[DATASET RECORDS Boundary: Start]

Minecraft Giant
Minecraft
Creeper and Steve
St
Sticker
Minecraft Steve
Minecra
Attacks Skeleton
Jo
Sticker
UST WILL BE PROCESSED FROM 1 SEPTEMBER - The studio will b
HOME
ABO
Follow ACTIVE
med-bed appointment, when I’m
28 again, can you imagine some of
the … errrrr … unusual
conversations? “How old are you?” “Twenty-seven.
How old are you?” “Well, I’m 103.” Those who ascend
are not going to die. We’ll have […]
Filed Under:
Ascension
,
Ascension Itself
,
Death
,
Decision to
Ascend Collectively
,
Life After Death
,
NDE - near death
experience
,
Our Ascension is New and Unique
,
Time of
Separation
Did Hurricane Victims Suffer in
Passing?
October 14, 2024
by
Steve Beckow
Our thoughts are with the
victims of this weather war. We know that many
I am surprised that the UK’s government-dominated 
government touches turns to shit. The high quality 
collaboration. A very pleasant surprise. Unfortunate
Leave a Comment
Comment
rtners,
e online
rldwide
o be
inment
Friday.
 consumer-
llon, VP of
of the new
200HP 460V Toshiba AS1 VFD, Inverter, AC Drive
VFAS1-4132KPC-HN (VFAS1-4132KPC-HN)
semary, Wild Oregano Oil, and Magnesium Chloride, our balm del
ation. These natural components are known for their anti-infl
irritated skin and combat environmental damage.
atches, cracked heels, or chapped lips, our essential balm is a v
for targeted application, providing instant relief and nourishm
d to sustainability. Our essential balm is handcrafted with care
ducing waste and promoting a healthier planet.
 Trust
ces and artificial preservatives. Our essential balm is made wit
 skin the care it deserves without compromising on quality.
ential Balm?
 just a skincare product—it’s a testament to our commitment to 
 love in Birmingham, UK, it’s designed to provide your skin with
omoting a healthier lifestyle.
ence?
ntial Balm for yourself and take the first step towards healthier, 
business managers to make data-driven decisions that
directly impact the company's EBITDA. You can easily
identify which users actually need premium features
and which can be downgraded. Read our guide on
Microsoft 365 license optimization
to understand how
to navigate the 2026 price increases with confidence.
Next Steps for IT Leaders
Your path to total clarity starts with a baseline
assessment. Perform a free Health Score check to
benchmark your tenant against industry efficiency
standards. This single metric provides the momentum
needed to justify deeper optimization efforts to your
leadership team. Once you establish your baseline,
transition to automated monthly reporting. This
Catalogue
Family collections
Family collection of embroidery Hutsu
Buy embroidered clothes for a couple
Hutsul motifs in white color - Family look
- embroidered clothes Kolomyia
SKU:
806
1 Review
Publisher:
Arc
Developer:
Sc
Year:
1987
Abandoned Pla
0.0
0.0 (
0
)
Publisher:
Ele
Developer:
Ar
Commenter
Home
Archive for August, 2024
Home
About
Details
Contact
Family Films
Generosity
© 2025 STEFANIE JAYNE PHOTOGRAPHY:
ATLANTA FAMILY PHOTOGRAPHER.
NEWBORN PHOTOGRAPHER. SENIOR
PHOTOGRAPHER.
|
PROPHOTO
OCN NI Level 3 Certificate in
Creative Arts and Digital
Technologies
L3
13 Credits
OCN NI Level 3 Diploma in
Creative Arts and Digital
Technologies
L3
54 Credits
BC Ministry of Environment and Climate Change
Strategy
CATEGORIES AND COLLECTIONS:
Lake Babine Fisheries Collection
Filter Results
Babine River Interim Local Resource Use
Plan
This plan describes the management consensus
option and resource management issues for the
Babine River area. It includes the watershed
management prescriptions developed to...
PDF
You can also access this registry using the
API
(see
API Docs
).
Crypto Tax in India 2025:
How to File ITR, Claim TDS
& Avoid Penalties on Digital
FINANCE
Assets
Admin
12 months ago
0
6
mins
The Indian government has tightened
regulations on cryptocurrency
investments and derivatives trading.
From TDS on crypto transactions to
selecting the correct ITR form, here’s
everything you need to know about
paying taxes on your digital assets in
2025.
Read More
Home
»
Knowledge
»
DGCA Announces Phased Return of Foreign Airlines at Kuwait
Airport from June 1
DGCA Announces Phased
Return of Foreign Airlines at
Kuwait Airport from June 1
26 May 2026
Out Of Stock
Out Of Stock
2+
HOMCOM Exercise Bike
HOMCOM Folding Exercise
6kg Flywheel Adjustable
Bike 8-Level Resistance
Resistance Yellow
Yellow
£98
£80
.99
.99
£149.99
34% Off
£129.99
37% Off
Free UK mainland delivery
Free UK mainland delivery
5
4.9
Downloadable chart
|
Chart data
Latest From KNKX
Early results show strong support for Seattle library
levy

[DATASET RECORDS Boundary: End]

--- YOUR GOAL ---
Rename "Sticker" to "Decal" in everything from the start of the lines down to the line containing "collaboration. A very", keeping all else unchanged.

--- EXERCISE OUTPUT ---
Minecraft Giant
Minecraft
Creeper and Steve
St
Decal
Minecraft Steve
Minecra
Attacks Skeleton
Jo
Decal
UST WILL BE PROCESSED FROM 1 SEPTEMBER - The studio will b
HOME
ABO
Follow ACTIVE
med-bed appointment, when I’m
28 again, can you imagine some of
the … errrrr … unusual
conversations? “How old are you?” “Twenty-seven.
How old are you?” “Well, I’m 103.” Those who ascend
are not going to die. We’ll have […]
Filed Under:
Ascension
,
Ascension Itself
,
Death
,
Decision to
Ascend Collectively
,
Life After Death
,
NDE - near death
experience
,
Our Ascension is New and Unique
,
Time of
Separation
Did Hurricane Victims Suffer in
Passing?
October 14, 2024
by
Steve Beckow
Our thoughts are with the
victims of this weather war. We know that many
I am surprised that the UK’s government-dominated 
government touches turns to shit. The high quality 
collaboration. A very pleasant surprise. Unfortunate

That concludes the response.